[Data excerpts]

--- START ---

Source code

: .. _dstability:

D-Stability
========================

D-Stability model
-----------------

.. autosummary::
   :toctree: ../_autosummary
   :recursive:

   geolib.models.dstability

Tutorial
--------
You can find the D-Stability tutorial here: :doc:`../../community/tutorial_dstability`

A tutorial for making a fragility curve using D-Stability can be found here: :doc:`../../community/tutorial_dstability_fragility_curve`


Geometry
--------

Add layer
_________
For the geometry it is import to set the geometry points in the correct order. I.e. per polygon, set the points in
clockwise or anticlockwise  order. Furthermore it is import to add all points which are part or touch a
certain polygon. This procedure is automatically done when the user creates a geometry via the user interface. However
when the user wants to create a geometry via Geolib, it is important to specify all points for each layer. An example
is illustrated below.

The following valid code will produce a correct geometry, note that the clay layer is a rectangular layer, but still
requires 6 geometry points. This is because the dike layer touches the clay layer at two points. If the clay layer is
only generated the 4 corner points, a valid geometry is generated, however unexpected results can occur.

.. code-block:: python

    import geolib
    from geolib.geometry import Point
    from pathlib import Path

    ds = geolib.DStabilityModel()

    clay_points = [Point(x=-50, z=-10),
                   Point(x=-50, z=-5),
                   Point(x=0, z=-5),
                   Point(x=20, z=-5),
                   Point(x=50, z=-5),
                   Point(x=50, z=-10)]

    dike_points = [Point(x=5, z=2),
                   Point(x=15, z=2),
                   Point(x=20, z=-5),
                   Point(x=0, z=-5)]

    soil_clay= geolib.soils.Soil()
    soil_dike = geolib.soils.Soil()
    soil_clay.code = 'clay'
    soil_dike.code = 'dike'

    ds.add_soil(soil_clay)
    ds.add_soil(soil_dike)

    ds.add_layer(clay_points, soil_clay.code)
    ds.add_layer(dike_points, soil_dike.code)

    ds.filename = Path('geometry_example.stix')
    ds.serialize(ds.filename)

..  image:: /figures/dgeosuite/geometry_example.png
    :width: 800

--- END ---

Over all the entries, say how many lines hold the string "when". The reply is the number alone.

■ Problem solution ■
2